I have always envied people who are well-rested after six hours or less of sleep. Knowing how tired I feel after sleeping less than eight hours at night, I wonder how those who sleep less are even able to function normally. What is their secret? Caffeine? Herbs? Turns out a lot of it is in their potassium channels!
A recent study conducted by a group in Europe shows that the duration of sleep is affected by the intronic variants of the potassium channel ABCC9. The first step in this study was to conduct genome-wide association studies, where the average sleep duration was measured in a large population of more that 4000 patients. The genome-wide association studies identified a strong correlation between the potassium ATP channel encoding gene—ABCC9 and the duration of sleep in the cohort. This gene is also involved in metabolic disorders and cardiomyopathies. Taking their results one step further, the researchers developed knockdown mutants in Drosophila that now lacked the protein encoded by ABCC9. The mutant flies now had a reduced night-sleep duration, showing a direct link between the ABCC9 gene-encoded protein and sleep duration.

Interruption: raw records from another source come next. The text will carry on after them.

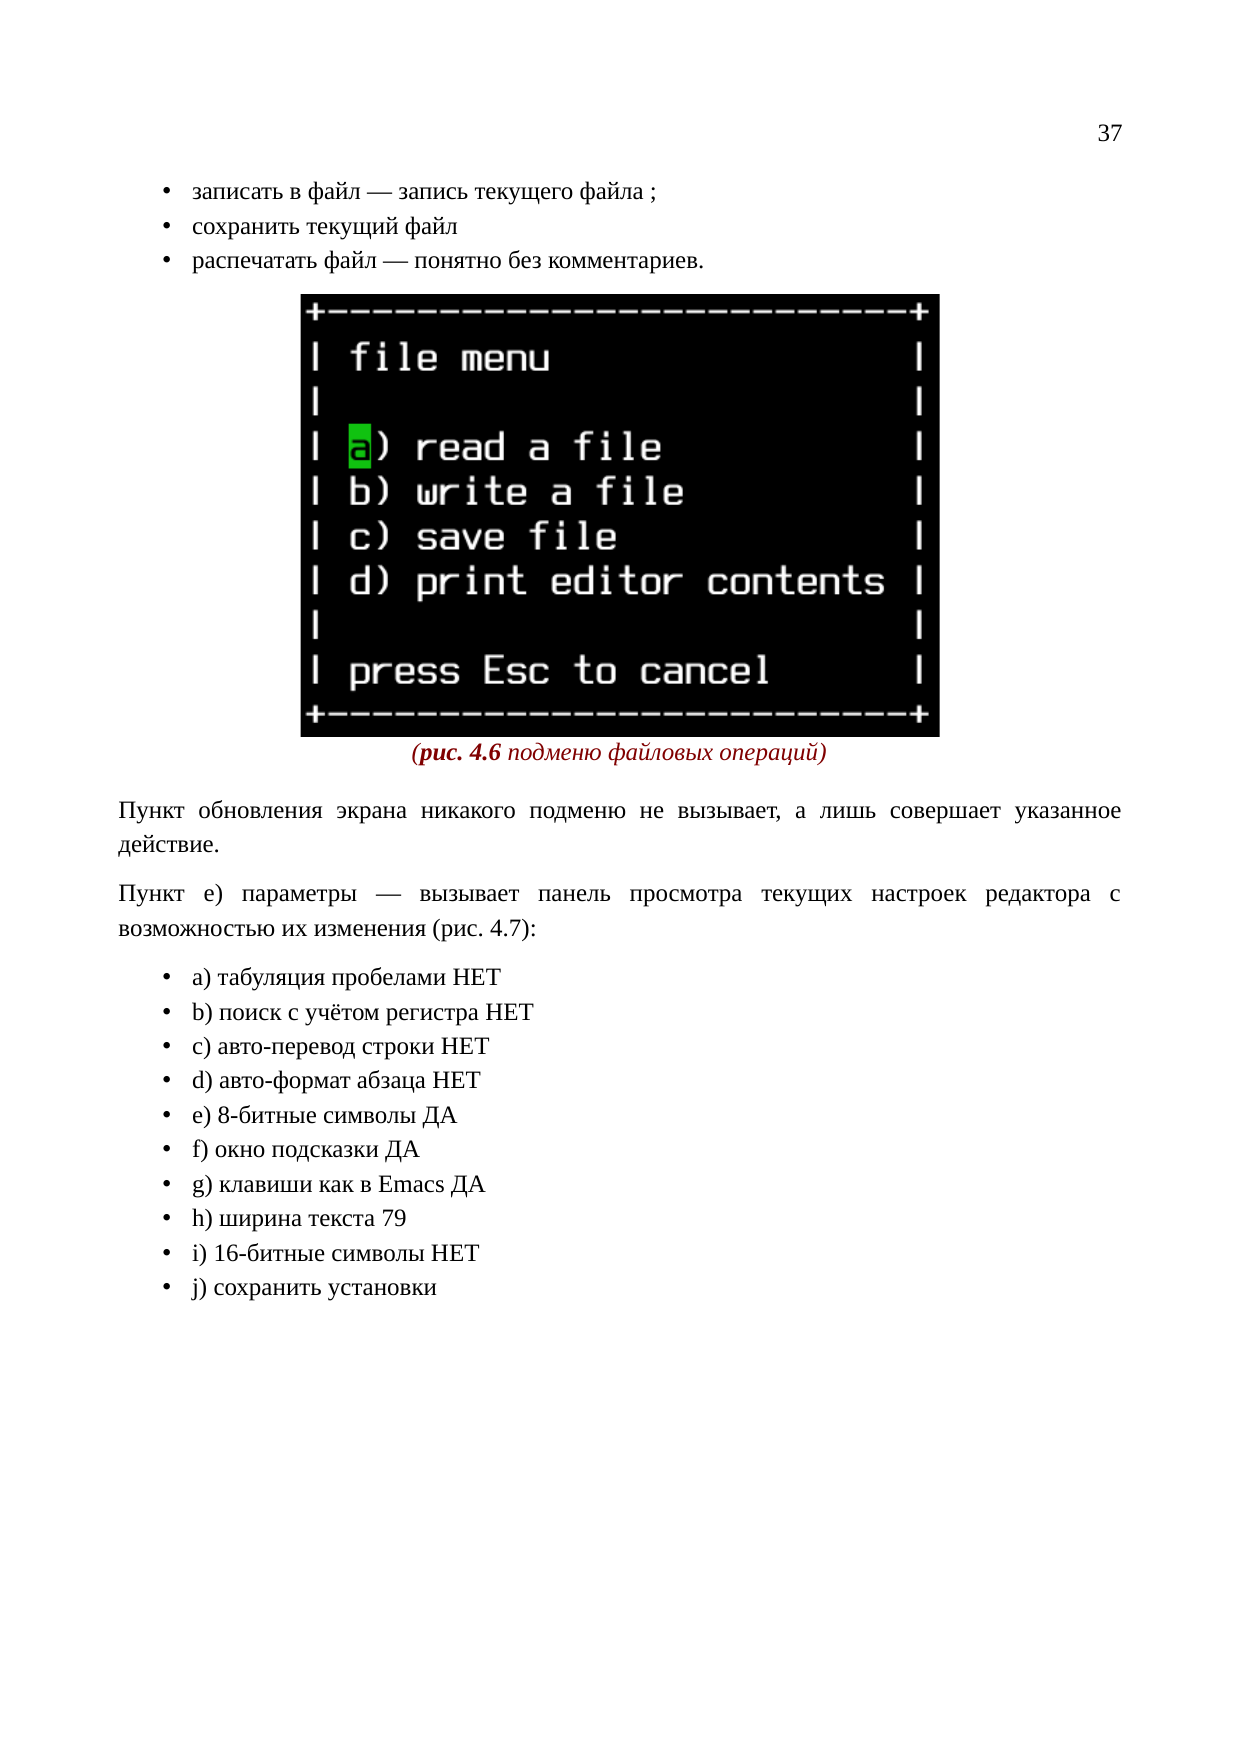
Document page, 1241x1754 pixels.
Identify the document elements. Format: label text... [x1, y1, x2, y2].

list c) авто-перевод строки НЕТ [162, 1031, 1122, 1060]
text Пункт е) параметры — вызывает панель просмотра текущих настроек редактора с возможностью их изменения (рис. 4.7): [118, 878, 1122, 942]
list g) клавиши как в Emacs ДА [162, 1169, 1122, 1198]
list сохранить текущий файл [162, 211, 1122, 239]
list распечатать файл — понятно без комментариев. [162, 245, 1122, 274]
picture [300, 294, 940, 737]
list b) поиск с учётом регистра НЕТ [162, 997, 1122, 1025]
list j) сохранить установки [162, 1272, 1122, 1301]
list a) табуляция пробелами НЕТ [162, 962, 1122, 991]
text Пункт обновления экрана никакого подменю не вызывает, а лишь совершает указанное действие. [118, 795, 1122, 858]
list записать в файл — запись текущего файла ; [162, 176, 1122, 205]
text (рис. 4.6 подменю файловых операций) [118, 294, 1122, 766]
list e) 8-битные символы ДА [162, 1100, 1122, 1129]
list d) авто-формат абзаца НЕТ [162, 1066, 1122, 1094]
list f) окно подсказки ДА [162, 1134, 1122, 1163]
list i) 16-битные символы НЕТ [162, 1238, 1122, 1267]
list h) ширина текста 79 [162, 1203, 1122, 1232]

Potassium channels regulate heart health, blood pressure, and metabolism. Many of these conditions may be aggravated by lack of sleep. The current research opens the path towards understanding how sleep duration may influence overall well-being through regulation of the protein encoded by ABCC9. In a simplistic way, these results suggest that knockdown of ABCC9 reduces sleep duration and reduced sleep duration is often a contributing cause for sluggish metabolism and hypertension.
If this were a unique correlation, then the solution to these ailments is an overexpression of the protein encoded by ABCC9. However, biology is not linear and there are many other factors involved. While future research will most likely probe these complex relationships, the role of potassium channels in sleep regulation is a big step forward in both sleep research and cardiovascular research.